**REQUEST:** Output the text lines from the items below as a JSON list of strings, one string per line, with blank lines omitted. Leave the pictures out of the answer.

>>>>>

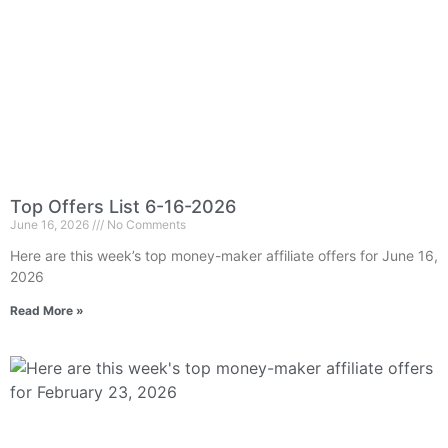
Top Offers List 6-16-2026
June 16, 2026
No Comments
Here are this week’s top money-maker affiliate offers for June 16,
2026
Read More »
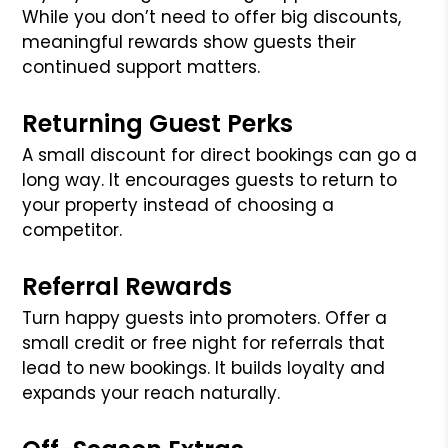
While you don’t need to offer big discounts,
meaningful rewards show guests their
continued support matters.
Returning Guest Perks
A small discount for direct bookings can go a
long way. It encourages guests to return to
your property instead of choosing a
competitor.
Referral Rewards
Turn happy guests into promoters. Offer a
small credit or free night for referrals that
lead to new bookings. It builds loyalty and
expands your reach naturally.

<<<<<

**OUTPUT FOR THIS EXERCISE:**
[
  "Top Offers List 6-16-2026",
  "June 16, 2026",
  "No Comments",
  "Here are this week’s top money-maker affiliate offers for June 16,",
  "2026",
  "Read More »",
  "While you don’t need to offer big discounts,",
  "meaningful rewards show guests their",
  "continued support matters.",
  "Returning Guest Perks",
  "A small discount for direct bookings can go a",
  "long way. It encourages guests to return to",
  "your property instead of choosing a",
  "competitor.",
  "Referral Rewards",
  "Turn happy guests into promoters. Offer a",
  "small credit or free night for referrals that",
  "lead to new bookings. It builds loyalty and",
  "expands your reach naturally."
]